PORT-SOUDAN: Les principales villes du Soudan, dont Khartoum et Port-Soudan, ont été plongées dans le noir dans la nuit de mercredi à jeudi après des frappes de drones contre une importante centrale électrique, qui ont également fait deux morts, ont indiqué plusieurs témoins à l'AFP.

Les frappes ont ciblé les transformateurs de la station électrique d’Al-Muqrin à Atbara, dans l'Etat du Nil, dans l'est du pays, a précisé la compagnie d'électricité nationale.

Deux secouristes ont été tués par une deuxième frappe de drone survenue alors qu'ils tentaient d'éteindre l'incendie provoqué par la première, a déclaré un responsable de la centrale en attribuant cette frappe aux paramilitaires des Forces de soutien rapide (FSR).

Le gouvernement de l’État du Nil a confirmé la mort des deux secouristes dans un communiqué officiel.

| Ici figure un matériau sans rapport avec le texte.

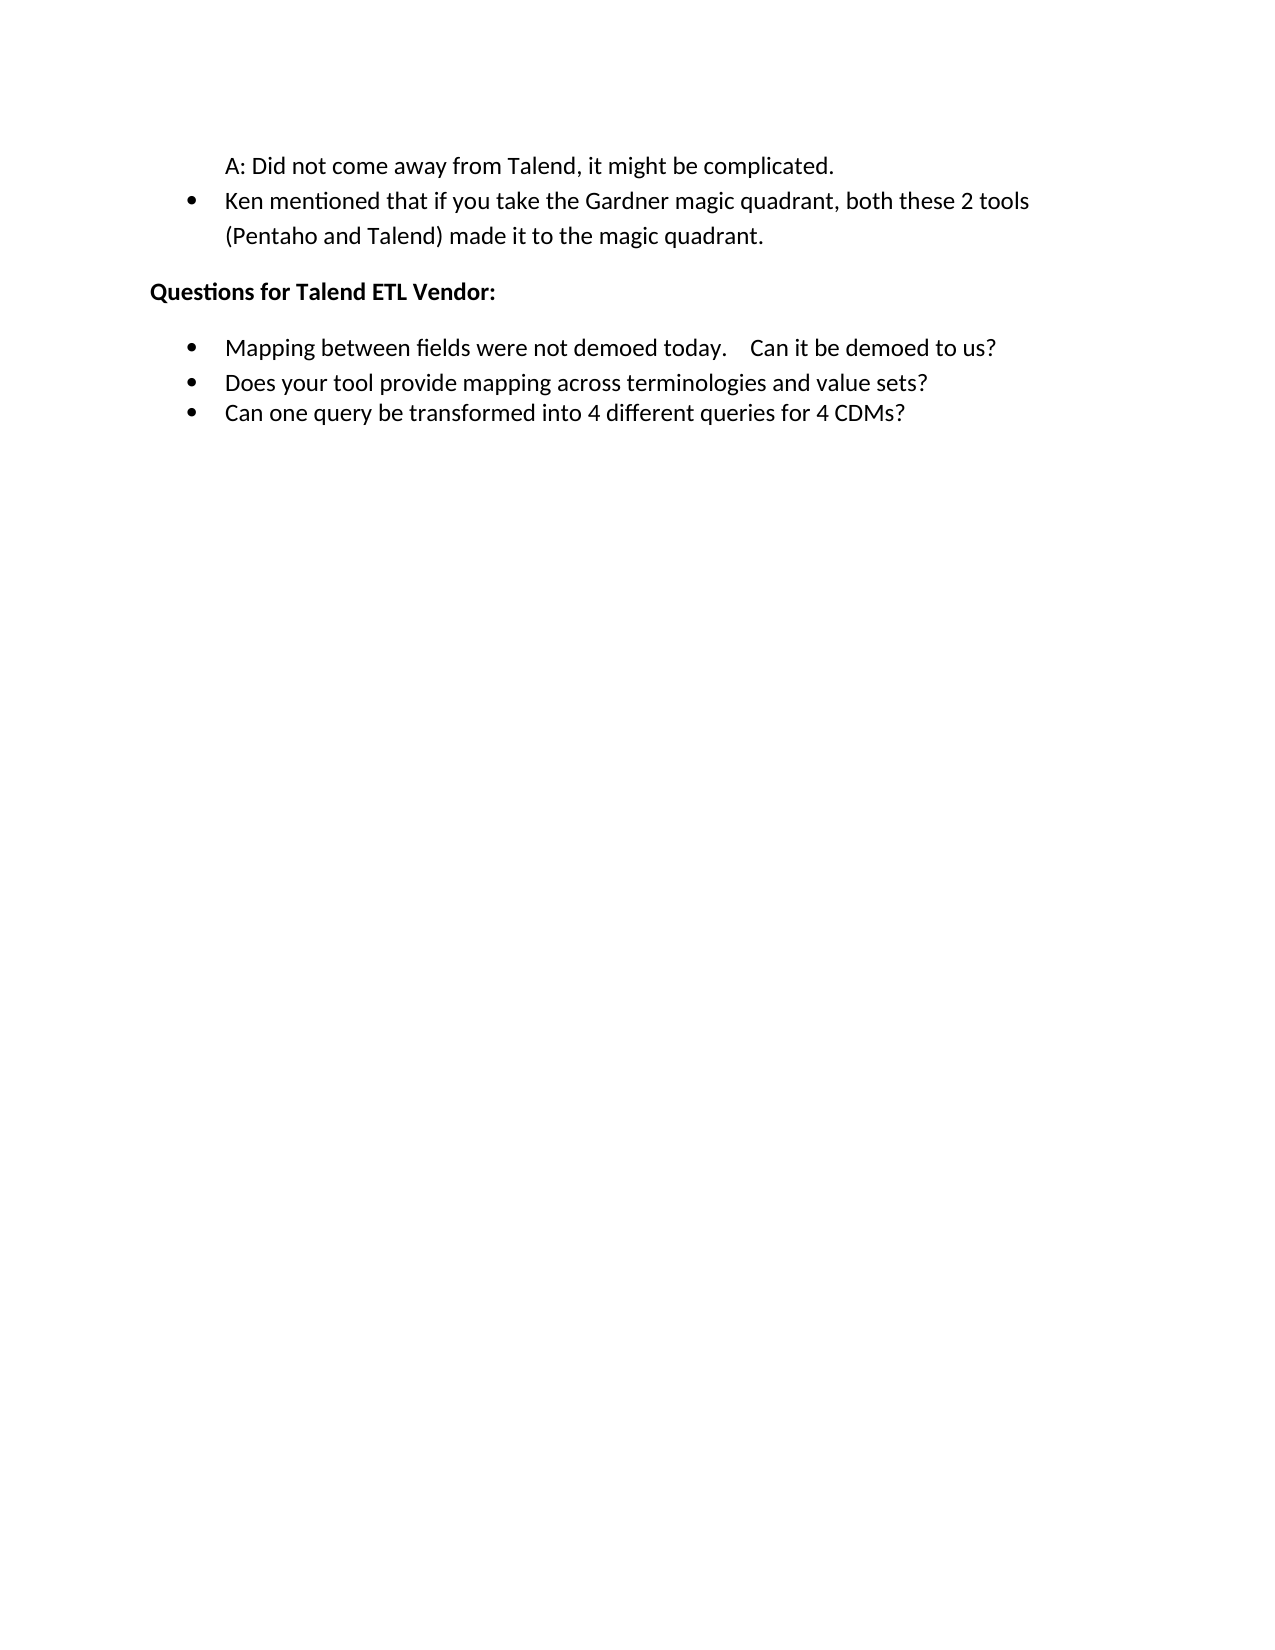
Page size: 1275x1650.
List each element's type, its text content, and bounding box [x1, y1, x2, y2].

list A: Did not come away from Talend, it might be complicated. [225, 150, 1125, 181]
list Ken mentioned that if you take the Gardner magic quadrant, both these 2 tools (Pentaho and Talend) made it to the magic quadrant. [187, 185, 1125, 251]
text Questions for Talend ETL Vendor: [150, 276, 1125, 306]
list Mapping between fields were not demoed today. Can it be demoed to us? [187, 332, 1125, 362]
list Can one query be transformed into 4 different queries for 4 CDMs? [187, 397, 1125, 428]
list Does your tool provide mapping across terminologies and value sets? [187, 367, 1125, 397]
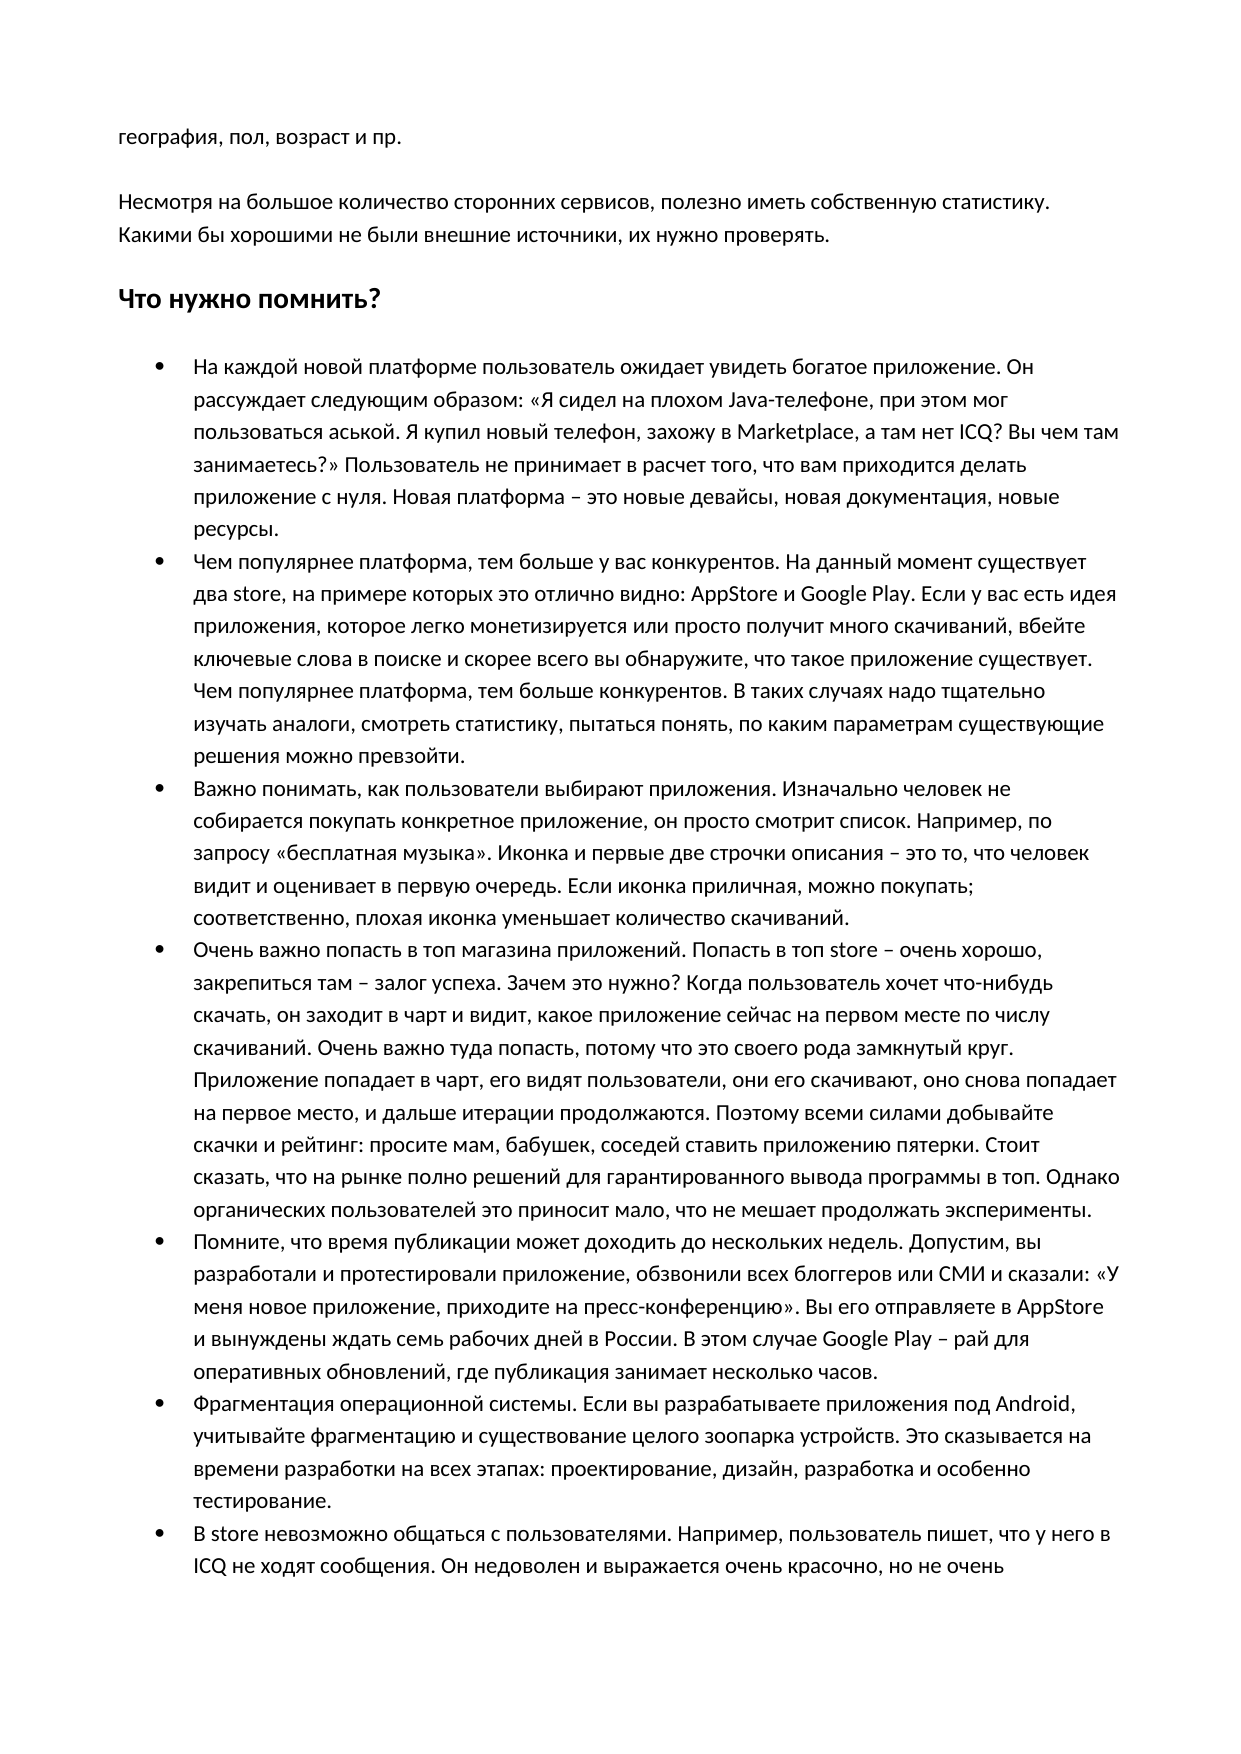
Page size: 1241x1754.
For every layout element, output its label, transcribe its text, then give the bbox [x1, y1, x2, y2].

Cette station est un nœud stratégique du réseau électrique soudanais, recevant l’électricité produite par le barrage de Merowe — la plus grande source d'énergie hydroélectrique du pays — avant sa redistribution vers plusieurs régions.

Des témoins ont également indiqué qu’aux alentours de 02H00 (minuit GMT), les forces de l’armée régulière avaient activé leurs systèmes de défense antiaérienne, rapportant avoir vu des flammes et de la fumée s'élever au-dessus de la ville contrôlée par l'armée en guerre depuis avril 2023 contre les FSR.

Les coupures d’électricité se sont étendues à plusieurs États, notamment ceux du Nil, de la mer Rouge — où se trouve Port-Soudan, siège provisoire du gouvernement pro-armée — ainsi qu’à la capitale Khartoum, selon des témoins, l'incendie n'étant toujours pas maitrisé.

Les FSR n’ont jusqu'à présent pas commenté l'attaque.

Ces derniers mois, les FSR ont été accusées de lancer des attaques de drones sur de vastes zones contrôlées par l’armée, visant des infrastructures civiles et provoquant des coupures de courant affectant des millions de personnes.

La guerre, qui a éclaté en avril 2023, a fait plusieurs dizaines de milliers de morts, des millions de déplacés et provoqué "la pire crise humanitaire au monde", selon l'ONU.